Wolf’s grandfather told tales of life in East Germany that were still hair-rising despite becoming progressively more and more embroidered with each re-telling, and though Wolf didn’t think of himself as being particularly political, he had inherited from the old man a distrust of borders. Traudl, his girlfriend of two months, was a kindred spirit – in fact tonight’s harmless bit of mischief had been her idea.

Once the idea had been presented to him, Wolf developed megalomania. The thought of blacking New Potsdam out appealed to him, but Traudl convinced him that a certain subtle approach was best.

“That way,” she told him one night in bed, “we can do it again and again. Nobody will know we’re doing it, and the New Potsdamers’ security police will go slowly crazy.”

“What do you mean ‘we’?” Wolf asked.

Traudl giggled and snuggled up to him. “I meant you, of course,” she said.

The affected monitoring station received feeds from about sixty cameras mounted here and there around the Brandenberger Tor and some traffic intersections further south. The target had also been Traudl’s idea.

Wolf closed down the sub-menus one by one, then called up a section of Berlin’s grid, sat back in his chair and whistled tunelessly as his supervisor passed by.

“Any problems?” asked the supervisor.

“All quiet on the Western Front,” Wolf replied with a small, smug grin.

THE WEATHER WAS a bonus.

It was the sort of night Coureurs prayed for. Fifteen centimetres of snow and seven degrees of frost on the ground and a wind-chill, unhindered all the way across North-Central Europe, driving the air temperature down to somewhere in the minus thirties, a howling gale carrying snow like airgun pellets. On nights like this, people made mistakes, got sloppy, paid more attention to their own comfort than to their job.

Rudi didn’t feel the weather, here on the edge of Old Potsdam in the snow and the wind and the cold. His stealth suit’s insulation was so efficient that if he was to keep it sealed for any great length of time his own body heat would eventually cook him, but its surface layers remained precisely at ambient temperature, merging him into the infra-red background. It artfully scattered radar wavelengths right down to millimetre frequencies, giving him the radar signature of a moth, and its mimetic system blended into whatever background the suit happened to be standing against, like a very badly-dressed chameleon.

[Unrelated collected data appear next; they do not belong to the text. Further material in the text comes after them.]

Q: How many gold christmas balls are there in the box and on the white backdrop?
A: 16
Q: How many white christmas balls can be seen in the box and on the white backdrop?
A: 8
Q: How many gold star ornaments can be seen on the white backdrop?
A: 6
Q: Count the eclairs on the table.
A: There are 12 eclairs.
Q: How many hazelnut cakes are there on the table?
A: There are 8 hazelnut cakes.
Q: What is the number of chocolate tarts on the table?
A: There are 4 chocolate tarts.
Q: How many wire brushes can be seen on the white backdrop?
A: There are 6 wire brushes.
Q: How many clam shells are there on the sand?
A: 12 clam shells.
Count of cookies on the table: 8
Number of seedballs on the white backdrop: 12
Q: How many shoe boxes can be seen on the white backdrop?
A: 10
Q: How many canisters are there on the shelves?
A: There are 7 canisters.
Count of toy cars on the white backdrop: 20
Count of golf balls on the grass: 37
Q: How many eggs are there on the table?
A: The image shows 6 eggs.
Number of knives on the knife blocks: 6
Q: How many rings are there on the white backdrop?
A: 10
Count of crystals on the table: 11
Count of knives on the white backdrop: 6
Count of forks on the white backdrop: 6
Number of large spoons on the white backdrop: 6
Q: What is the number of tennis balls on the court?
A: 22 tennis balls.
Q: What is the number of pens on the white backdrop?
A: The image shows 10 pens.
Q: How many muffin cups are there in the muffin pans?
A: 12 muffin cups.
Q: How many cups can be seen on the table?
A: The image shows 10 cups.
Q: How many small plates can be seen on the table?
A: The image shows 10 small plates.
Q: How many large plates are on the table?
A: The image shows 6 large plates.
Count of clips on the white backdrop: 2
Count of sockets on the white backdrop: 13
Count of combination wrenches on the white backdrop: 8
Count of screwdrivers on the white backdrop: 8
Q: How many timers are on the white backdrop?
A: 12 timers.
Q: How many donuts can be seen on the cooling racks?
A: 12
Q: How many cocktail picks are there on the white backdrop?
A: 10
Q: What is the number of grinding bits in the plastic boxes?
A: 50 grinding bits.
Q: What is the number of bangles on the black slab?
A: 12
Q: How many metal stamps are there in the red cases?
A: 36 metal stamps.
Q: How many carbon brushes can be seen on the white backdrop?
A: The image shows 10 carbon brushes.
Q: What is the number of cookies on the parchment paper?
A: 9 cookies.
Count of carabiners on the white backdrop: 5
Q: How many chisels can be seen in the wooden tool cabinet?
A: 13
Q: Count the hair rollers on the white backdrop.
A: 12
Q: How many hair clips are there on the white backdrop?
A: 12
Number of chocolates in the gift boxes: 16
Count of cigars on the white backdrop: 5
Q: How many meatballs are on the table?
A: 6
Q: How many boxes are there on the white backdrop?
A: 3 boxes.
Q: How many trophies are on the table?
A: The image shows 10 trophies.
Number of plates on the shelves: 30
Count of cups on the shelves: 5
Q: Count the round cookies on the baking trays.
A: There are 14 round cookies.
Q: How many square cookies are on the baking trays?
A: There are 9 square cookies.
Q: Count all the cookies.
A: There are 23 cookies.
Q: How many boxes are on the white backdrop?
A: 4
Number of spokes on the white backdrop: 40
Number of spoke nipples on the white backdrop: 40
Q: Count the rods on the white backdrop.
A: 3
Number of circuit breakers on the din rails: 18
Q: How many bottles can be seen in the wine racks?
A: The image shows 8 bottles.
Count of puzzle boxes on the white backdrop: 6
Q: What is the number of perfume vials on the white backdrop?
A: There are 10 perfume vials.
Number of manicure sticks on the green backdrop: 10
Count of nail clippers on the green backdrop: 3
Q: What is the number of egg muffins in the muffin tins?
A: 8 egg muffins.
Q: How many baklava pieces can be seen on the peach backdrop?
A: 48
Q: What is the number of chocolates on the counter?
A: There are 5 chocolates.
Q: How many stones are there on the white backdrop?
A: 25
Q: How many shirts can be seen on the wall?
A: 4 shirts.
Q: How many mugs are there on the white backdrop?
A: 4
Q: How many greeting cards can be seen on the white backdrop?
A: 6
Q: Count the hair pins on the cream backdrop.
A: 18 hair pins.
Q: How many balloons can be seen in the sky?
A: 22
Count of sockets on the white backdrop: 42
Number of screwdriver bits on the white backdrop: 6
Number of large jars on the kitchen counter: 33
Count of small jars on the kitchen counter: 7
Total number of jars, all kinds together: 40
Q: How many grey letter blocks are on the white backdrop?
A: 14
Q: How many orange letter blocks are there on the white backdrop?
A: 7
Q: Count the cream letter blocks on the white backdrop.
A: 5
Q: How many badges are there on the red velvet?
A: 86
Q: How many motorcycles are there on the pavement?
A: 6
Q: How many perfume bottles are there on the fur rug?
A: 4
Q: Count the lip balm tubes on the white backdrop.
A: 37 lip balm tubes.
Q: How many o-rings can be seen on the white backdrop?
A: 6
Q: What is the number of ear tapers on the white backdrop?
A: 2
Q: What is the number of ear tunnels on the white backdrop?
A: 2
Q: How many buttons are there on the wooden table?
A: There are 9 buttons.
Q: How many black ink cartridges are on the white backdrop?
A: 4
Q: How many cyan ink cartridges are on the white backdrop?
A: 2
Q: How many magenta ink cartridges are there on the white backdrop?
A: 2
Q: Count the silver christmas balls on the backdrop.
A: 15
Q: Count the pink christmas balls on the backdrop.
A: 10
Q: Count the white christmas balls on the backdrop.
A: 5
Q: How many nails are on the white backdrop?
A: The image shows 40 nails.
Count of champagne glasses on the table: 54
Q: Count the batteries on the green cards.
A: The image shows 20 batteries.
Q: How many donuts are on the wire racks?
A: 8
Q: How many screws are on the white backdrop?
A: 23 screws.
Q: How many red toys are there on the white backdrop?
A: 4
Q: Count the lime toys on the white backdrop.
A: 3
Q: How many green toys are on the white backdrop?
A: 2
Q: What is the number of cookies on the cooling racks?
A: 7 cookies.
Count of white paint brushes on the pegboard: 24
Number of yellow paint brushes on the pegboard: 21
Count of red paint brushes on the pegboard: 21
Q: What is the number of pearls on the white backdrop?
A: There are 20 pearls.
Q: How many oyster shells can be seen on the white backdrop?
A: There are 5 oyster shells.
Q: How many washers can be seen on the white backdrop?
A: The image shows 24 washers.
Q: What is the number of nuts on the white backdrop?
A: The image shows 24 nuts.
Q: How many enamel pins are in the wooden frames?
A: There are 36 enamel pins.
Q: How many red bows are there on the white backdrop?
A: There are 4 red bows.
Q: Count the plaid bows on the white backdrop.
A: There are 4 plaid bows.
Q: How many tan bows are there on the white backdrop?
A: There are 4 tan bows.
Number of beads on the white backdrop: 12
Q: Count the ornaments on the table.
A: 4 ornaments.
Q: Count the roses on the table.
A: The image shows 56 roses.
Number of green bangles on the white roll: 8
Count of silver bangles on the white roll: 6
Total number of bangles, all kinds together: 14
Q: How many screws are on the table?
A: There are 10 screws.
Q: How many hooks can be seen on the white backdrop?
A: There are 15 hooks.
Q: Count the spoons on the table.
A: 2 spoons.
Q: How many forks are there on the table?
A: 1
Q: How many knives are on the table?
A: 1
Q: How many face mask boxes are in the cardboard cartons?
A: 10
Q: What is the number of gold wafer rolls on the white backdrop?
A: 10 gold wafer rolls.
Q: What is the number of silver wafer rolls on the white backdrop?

All of which combined to make him indistinguishable from the shop doorway in which he was crouching to watch the brightly-lit kiosk of the checkpoint. On the other hand, if a drunk should happen along and decide to have a piss in this particular doorway, nothing would save Rudi. He was invisible to most of the commonly-deployed security devices known to man, and to the naked eye of anyone more than half a metre or so away. Closer to, he looked like the indistinct silhouette of a rag-wrapped gorilla wearing a mutilated motorcycle crash-helmet. Not the sort of thing you expect to see in an Old Potsdam shop doorway, even if you’re drunk.

Just over a year since its declaration of nationhood, New Potsdam’s border arrangements were still on the ad hoc side of adequate. To Rudi’s eye it looked theatrical and ill-thought-out, but that was the way with new polities. The first thing they tended to do was put up defences. A sure sign of a polity approaching maturity was when the work-crews came out and started dismantling the wire. Except maybe in the more paranoid parts of the world.

There were sections of wall going up, here and there, around New Potsdam, but most of the border was still a tunnel of carbon-flood light enclosing a dense spiralling hedge of razor-wire that ran down the centre-line of streets, cutting intersections in half and brushing the corners of buildings, broken at irregular intervals by checkpoints.

The checkpoint kiosks looked as if they had been brought in from car parks, had inadequately-adapted vehicle radars and infra-red scanners and barcode readers mounted on their roofs, and then been staffed by a hurriedly-conscripted border guard. In common with many immature polities, great pains had been taken with the uniform of the Border Guard. They were the work of a Berlin theatrical costumier, and more than a little reminiscent of the uniforms of the Ruritanian officer classes in the Stewart Granger version of The Prisoner Of Zenda.